**Dataset entries**.
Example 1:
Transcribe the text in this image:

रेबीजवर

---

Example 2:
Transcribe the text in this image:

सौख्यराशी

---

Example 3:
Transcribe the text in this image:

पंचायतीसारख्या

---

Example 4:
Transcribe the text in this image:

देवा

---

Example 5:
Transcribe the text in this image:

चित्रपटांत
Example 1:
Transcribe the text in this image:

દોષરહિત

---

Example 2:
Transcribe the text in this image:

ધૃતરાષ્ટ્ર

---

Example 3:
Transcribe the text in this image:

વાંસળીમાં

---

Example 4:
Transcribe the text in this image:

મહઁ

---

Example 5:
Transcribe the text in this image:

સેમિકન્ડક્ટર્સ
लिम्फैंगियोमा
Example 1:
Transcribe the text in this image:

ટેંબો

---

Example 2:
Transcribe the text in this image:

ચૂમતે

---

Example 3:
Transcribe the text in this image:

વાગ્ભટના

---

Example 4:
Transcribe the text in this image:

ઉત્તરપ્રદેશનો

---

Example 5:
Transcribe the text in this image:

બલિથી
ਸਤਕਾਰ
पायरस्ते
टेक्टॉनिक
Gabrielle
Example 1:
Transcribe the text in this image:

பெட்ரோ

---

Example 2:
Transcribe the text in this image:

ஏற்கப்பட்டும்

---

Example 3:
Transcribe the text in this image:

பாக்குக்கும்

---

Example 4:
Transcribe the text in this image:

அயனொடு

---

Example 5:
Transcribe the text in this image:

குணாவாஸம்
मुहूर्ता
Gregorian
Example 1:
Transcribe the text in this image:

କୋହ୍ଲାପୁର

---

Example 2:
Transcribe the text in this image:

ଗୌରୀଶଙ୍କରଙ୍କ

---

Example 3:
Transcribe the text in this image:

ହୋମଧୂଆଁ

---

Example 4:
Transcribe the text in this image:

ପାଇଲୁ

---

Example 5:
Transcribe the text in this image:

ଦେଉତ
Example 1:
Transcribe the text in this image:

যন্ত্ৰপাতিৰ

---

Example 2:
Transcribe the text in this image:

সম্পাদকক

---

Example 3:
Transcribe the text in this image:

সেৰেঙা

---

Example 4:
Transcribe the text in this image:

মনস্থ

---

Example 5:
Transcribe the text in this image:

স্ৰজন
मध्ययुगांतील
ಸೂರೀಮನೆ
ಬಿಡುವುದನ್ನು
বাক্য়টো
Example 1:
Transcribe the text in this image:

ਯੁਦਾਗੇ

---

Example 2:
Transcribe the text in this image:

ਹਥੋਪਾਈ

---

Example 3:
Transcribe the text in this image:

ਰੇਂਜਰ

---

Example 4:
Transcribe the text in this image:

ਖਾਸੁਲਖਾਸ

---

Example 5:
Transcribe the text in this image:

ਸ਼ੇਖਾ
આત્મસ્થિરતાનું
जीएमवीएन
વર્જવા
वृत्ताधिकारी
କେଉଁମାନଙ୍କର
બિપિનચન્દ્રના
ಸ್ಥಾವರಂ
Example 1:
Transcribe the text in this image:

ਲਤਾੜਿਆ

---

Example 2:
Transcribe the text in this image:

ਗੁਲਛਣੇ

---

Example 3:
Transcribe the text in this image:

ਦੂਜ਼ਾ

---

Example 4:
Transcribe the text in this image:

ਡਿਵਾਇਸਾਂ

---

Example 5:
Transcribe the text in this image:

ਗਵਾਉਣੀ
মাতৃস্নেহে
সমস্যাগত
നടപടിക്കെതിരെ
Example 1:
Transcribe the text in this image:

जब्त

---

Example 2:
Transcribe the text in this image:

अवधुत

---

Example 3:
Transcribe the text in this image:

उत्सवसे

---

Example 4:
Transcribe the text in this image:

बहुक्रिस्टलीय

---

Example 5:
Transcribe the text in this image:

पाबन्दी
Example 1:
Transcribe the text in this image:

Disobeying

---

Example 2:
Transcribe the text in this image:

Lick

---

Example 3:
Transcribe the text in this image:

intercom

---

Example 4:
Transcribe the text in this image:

**Problem to solve**. Copy down the entries exactly, leaving out no line.

**Solution to the problem**.
Example 1:
Transcribe the text in this image:

रेबीजवर

---

Example 2:
Transcribe the text in this image:

सौख्यराशी

---

Example 3:
Transcribe the text in this image:

पंचायतीसारख्या

---

Example 4:
Transcribe the text in this image:

देवा

---

Example 5:
Transcribe the text in this image:

चित्रपटांत
Example 1:
Transcribe the text in this image:

દોષરહિત

---

Example 2:
Transcribe the text in this image:

ધૃતરાષ્ટ્ર

---

Example 3:
Transcribe the text in this image:

વાંસળીમાં

---

Example 4:
Transcribe the text in this image:

મહઁ

---

Example 5:
Transcribe the text in this image:

સેમિકન્ડક્ટર્સ
लिम्फैंगियोमा
Example 1:
Transcribe the text in this image:

ટેંબો

---

Example 2:
Transcribe the text in this image:

ચૂમતે

---

Example 3:
Transcribe the text in this image:

વાગ્ભટના

---

Example 4:
Transcribe the text in this image:

ઉત્તરપ્રદેશનો

---

Example 5:
Transcribe the text in this image:

બલિથી
ਸਤਕਾਰ
पायरस्ते
टेक्टॉनिक
Gabrielle
Example 1:
Transcribe the text in this image:

பெட்ரோ

---

Example 2:
Transcribe the text in this image:

ஏற்கப்பட்டும்

---

Example 3:
Transcribe the text in this image:

பாக்குக்கும்

---

Example 4:
Transcribe the text in this image:

அயனொடு

---

Example 5:
Transcribe the text in this image:

குணாவாஸம்
मुहूर्ता
Gregorian
Example 1:
Transcribe the text in this image:

କୋହ୍ଲାପୁର

---

Example 2:
Transcribe the text in this image:

ଗୌରୀଶଙ୍କରଙ୍କ

---

Example 3:
Transcribe the text in this image:

ହୋମଧୂଆଁ

---

Example 4:
Transcribe the text in this image:

ପାଇଲୁ

---

Example 5:
Transcribe the text in this image:

ଦେଉତ
Example 1:
Transcribe the text in this image:

যন্ত্ৰপাতিৰ

---

Example 2:
Transcribe the text in this image:

সম্পাদকক

---

Example 3:
Transcribe the text in this image:

সেৰেঙা

---

Example 4:
Transcribe the text in this image:

মনস্থ

---

Example 5:
Transcribe the text in this image:

স্ৰজন
मध्ययुगांतील
ಸೂರೀಮನೆ
ಬಿಡುವುದನ್ನು
বাক্য়টো
Example 1:
Transcribe the text in this image:

ਯੁਦਾਗੇ

---

Example 2:
Transcribe the text in this image:

ਹਥੋਪਾਈ

---

Example 3:
Transcribe the text in this image:

ਰੇਂਜਰ

---

Example 4:
Transcribe the text in this image:

ਖਾਸੁਲਖਾਸ

---

Example 5:
Transcribe the text in this image:

ਸ਼ੇਖਾ
આત્મસ્થિરતાનું
जीएमवीएन
વર્જવા
वृत्ताधिकारी
କେଉଁମାନଙ୍କର
બિપિનચન્દ્રના
ಸ್ಥಾವರಂ
Example 1:
Transcribe the text in this image:

ਲਤਾੜਿਆ

---

Example 2:
Transcribe the text in this image:

ਗੁਲਛਣੇ

---

Example 3:
Transcribe the text in this image:

ਦੂਜ਼ਾ

---

Example 4:
Transcribe the text in this image:

ਡਿਵਾਇਸਾਂ

---

Example 5:
Transcribe the text in this image:

ਗਵਾਉਣੀ
মাতৃস্নেহে
সমস্যাগত
നടപടിക്കെതിരെ
Example 1:
Transcribe the text in this image:

जब्त

---

Example 2:
Transcribe the text in this image:

अवधुत

---

Example 3:
Transcribe the text in this image:

उत्सवसे

---

Example 4:
Transcribe the text in this image:

बहुक्रिस्टलीय

---

Example 5:
Transcribe the text in this image:

पाबन्दी
Example 1:
Transcribe the text in this image:

Disobeying

---

Example 2:
Transcribe the text in this image:

Lick

---

Example 3:
Transcribe the text in this image:

intercom

---

Example 4:
Transcribe the text in this image:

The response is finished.